EXERCISE GOAL: Please return each entry that follows exactly as given, but without pictures.

SUPPLIED DATA:
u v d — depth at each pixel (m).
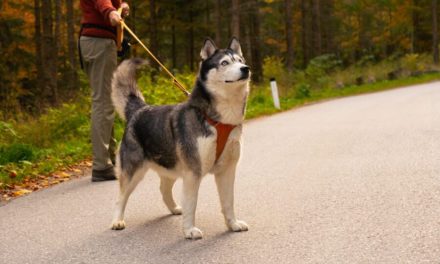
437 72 31.98
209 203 5.56
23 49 23.50
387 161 7.00
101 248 4.24
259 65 35.97
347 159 7.38
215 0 29.30
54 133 10.97
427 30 47.81
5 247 4.38
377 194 5.34
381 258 3.62
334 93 23.55
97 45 6.71
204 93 4.37
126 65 5.35
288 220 4.72
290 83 24.31
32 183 7.24
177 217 5.18
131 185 4.93
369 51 47.44
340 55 48.41
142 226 4.88
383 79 29.38
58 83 23.72
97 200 5.92
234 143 4.41
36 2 22.64
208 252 4.02
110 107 6.92
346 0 45.56
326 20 41.47
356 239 4.04
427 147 7.79
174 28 34.31
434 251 3.67
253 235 4.38
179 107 4.62
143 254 4.05
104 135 6.91
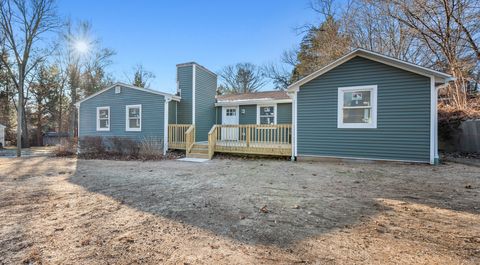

SOLUTION FOR THIS PROBLEM:
u v d — depth at each pixel (m).
437 72 31.98
209 203 5.56
23 49 23.50
387 161 7.00
101 248 4.24
259 65 35.97
347 159 7.38
215 0 29.30
54 133 10.97
427 30 47.81
5 247 4.38
377 194 5.34
381 258 3.62
334 93 23.55
97 45 6.71
204 93 4.37
126 65 5.35
288 220 4.72
290 83 24.31
32 183 7.24
177 217 5.18
131 185 4.93
369 51 47.44
340 55 48.41
142 226 4.88
383 79 29.38
58 83 23.72
97 200 5.92
234 143 4.41
36 2 22.64
208 252 4.02
110 107 6.92
346 0 45.56
326 20 41.47
356 239 4.04
427 147 7.79
174 28 34.31
434 251 3.67
253 235 4.38
179 107 4.62
143 254 4.05
104 135 6.91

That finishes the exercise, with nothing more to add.